Stored items
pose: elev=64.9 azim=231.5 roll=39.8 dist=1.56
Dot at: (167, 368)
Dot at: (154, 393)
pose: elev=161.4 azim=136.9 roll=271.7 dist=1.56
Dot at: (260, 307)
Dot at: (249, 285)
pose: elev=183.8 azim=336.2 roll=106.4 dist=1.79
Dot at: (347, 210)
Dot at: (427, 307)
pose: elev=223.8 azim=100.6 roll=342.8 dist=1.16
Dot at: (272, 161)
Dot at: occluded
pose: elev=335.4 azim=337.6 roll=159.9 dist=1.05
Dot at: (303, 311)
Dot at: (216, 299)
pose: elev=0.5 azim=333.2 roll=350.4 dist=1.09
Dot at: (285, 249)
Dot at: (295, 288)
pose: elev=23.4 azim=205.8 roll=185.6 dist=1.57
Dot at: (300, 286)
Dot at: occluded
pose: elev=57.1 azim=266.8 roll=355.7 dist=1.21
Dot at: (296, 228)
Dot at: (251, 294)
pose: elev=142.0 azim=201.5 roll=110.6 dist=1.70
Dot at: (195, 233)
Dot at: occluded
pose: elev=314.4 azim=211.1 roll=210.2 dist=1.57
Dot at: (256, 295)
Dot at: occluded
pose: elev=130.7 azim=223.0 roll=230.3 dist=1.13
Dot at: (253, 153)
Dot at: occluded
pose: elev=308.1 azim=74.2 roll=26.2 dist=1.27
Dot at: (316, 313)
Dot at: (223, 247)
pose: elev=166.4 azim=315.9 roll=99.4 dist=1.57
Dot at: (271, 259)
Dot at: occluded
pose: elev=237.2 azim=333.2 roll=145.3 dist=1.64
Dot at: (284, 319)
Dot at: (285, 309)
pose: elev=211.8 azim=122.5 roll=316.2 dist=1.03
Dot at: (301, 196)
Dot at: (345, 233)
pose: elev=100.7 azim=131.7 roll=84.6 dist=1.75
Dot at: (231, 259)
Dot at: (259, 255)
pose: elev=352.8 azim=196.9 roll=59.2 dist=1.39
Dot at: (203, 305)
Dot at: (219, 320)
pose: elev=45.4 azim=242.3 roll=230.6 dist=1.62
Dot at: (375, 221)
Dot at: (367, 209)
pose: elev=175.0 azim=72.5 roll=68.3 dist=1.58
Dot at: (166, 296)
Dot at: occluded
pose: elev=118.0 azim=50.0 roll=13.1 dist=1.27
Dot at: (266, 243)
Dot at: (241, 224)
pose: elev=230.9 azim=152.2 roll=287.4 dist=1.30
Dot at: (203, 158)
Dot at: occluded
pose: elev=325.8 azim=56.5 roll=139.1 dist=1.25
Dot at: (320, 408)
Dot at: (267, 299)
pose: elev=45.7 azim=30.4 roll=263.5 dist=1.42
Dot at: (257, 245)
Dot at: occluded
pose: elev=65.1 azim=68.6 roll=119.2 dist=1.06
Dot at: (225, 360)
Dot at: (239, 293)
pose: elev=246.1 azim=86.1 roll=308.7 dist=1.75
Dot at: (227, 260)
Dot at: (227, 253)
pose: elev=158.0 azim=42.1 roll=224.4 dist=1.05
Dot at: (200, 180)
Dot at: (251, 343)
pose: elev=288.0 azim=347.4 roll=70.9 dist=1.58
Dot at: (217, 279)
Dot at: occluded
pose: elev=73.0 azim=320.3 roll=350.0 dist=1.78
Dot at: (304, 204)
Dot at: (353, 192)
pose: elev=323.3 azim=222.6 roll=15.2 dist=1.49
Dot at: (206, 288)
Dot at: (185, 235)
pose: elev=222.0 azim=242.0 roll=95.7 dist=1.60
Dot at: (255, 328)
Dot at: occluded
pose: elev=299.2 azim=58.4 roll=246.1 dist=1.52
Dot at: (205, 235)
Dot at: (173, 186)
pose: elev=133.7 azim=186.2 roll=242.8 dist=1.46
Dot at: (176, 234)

_Given request:_
Copy out the lines of the listing word for word, beginning with the line containing "pose: elev=65.1 azim=68.6" and continuing through the line containing "Dot at: (251, 343)".

_Answer for the task:_
pose: elev=65.1 azim=68.6 roll=119.2 dist=1.06
Dot at: (225, 360)
Dot at: (239, 293)
pose: elev=246.1 azim=86.1 roll=308.7 dist=1.75
Dot at: (227, 260)
Dot at: (227, 253)
pose: elev=158.0 azim=42.1 roll=224.4 dist=1.05
Dot at: (200, 180)
Dot at: (251, 343)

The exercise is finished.